Check every line of the entries below for the word "bowl". Then give the number of lines that have it, with nothing added.

Source information
# # # # #

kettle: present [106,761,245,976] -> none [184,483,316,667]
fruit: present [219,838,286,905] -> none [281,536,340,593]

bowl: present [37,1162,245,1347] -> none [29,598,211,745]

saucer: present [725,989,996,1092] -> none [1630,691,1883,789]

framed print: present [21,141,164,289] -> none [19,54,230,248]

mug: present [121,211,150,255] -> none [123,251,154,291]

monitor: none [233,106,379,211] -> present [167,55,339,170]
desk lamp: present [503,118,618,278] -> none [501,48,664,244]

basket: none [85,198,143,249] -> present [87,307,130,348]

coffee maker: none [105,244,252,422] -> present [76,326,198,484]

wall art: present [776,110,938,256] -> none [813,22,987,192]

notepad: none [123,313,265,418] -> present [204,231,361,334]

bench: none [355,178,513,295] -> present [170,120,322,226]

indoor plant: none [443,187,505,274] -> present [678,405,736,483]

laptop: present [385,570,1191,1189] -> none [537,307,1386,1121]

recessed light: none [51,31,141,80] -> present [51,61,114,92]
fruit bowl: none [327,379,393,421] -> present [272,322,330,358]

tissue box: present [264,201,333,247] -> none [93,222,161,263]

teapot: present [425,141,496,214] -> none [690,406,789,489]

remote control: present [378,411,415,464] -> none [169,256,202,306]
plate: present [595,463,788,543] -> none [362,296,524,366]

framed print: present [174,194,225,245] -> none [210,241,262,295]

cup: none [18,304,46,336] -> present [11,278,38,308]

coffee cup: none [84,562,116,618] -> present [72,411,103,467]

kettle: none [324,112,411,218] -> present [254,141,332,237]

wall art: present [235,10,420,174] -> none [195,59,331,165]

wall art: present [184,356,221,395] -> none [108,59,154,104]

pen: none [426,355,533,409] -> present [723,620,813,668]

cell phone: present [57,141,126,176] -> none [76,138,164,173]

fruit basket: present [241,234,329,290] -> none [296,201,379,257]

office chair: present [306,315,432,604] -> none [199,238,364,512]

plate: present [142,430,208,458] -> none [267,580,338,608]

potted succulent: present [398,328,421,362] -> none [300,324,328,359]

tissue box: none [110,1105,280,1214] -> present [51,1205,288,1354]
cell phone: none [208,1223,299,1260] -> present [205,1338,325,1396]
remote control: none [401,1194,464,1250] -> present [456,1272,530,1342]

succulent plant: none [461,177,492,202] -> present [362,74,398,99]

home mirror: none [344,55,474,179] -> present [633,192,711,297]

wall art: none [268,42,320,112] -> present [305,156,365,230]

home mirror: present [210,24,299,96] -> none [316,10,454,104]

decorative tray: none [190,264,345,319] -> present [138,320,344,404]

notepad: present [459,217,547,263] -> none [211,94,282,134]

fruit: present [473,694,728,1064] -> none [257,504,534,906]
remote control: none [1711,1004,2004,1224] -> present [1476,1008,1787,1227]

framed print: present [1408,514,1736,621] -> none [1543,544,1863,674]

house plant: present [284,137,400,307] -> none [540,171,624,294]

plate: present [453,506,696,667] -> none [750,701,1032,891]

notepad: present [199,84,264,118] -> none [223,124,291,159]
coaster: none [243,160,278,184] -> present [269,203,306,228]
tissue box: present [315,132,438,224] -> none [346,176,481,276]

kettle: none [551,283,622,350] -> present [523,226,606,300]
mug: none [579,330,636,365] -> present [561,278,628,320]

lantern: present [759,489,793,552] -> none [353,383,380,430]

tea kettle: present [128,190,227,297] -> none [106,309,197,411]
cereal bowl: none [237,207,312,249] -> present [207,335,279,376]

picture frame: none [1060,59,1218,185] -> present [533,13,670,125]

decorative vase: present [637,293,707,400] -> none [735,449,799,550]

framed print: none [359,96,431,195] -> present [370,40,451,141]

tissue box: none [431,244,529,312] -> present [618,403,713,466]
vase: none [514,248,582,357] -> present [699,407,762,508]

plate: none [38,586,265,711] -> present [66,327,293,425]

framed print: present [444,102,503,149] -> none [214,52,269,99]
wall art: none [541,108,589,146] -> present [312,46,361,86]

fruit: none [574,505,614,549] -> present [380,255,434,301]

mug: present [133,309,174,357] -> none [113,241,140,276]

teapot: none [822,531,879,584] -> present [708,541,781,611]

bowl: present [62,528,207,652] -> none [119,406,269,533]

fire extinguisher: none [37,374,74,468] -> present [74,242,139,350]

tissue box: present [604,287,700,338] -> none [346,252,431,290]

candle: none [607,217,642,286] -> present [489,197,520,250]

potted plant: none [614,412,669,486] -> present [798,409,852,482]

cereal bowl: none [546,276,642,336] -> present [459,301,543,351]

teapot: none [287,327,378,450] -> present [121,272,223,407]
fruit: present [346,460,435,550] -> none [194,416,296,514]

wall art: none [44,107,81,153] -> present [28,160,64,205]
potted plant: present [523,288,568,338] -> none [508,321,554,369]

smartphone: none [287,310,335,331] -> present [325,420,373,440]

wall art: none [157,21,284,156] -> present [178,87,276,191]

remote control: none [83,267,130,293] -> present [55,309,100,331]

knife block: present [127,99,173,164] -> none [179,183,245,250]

# # # # #

Output for this task
5